Mesure de la visibilité pub… Pourquoi c'est encore le grand flou ?
Parce qu'ils ont dû mal à s'accorder dans leurs résultats et qu'ils peinent à appréhender certains formats, les mesureurs de publicité sont plus que jamais critiqués. Mais les torts sont partagés.
"C'est à s'en arracher les cheveux !" Ce patron de trading desk n'en décolère pas : la collaboration avec les mesureurs de visibilité est devenue aussi compliquée que leurs interfaces de reporting. "On perd un temps fou à essayer de réconcilier les résultats remontés par les outils qu'utilisent nos partenaires, chacun utilisant une terminologie qui lui est propre. Et la plupart du temps, on n'y arrive même pas", fulmine notre contestataire. Difficile de lui donner tort. Adtech News a ainsi missionné un trading desk pour comparer les résultats remontés par deux des plus gros acteurs du marché français sur une même campagne display. Et un simple coût d'œil aux interfaces des deux outils permet de prendre la mesure du casse-tête. Pas une des colonnes affichées n'utilise le même terme… Le mesureur A parle de "Tracked Ads" là où le mesureur B parle de "Total Ads". Et les "Impressions" du premier deviennent des "Measured Ads" chez le second.

* **CONSIGNE**: Recopiez fidèlement le passage du texte sur la mesure de la visibilité publicitaire, en commençant à « Parce qu'ils ont » et en terminant à « torts sont partagés. ». Appuyez-vous uniquement sur le texte.

* **DONNÉES FOURNIES**:
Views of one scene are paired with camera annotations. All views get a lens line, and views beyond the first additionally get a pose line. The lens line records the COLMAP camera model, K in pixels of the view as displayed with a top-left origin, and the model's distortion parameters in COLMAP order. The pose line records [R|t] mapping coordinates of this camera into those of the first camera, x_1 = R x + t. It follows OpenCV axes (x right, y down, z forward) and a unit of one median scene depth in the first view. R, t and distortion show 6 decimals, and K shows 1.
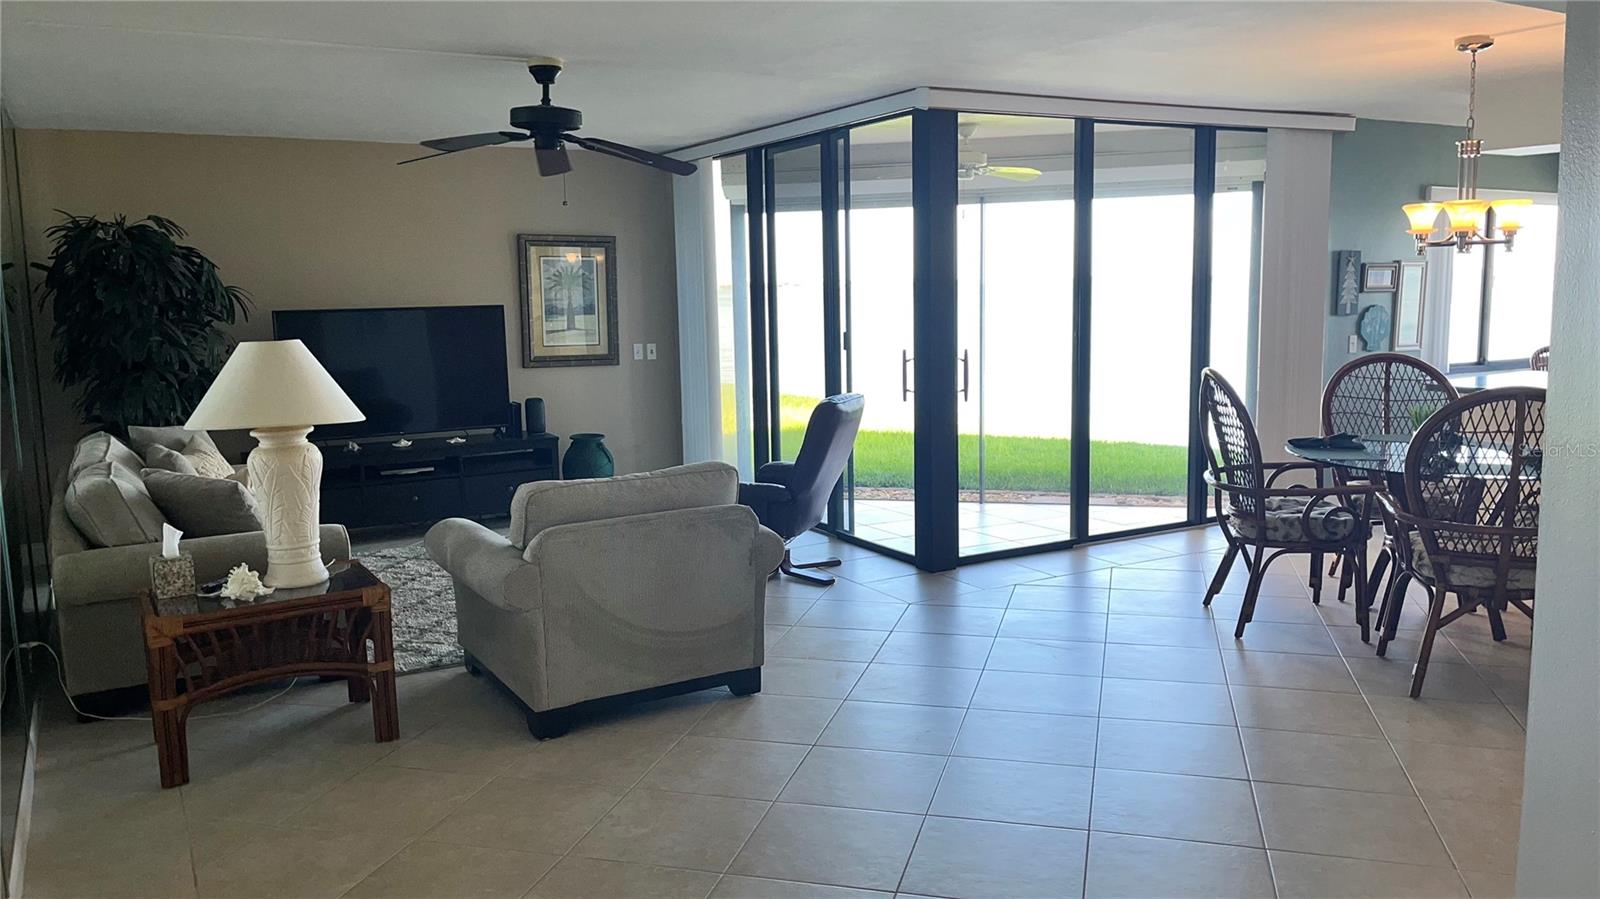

* **CORRIGÉ DÉTAILLÉ**:
Parce qu'ils ont dû mal à s'accorder dans leurs résultats et qu'ils peinent à appréhender certains formats, les mesureurs de publicité sont plus que jamais critiqués. Mais les torts sont partagés.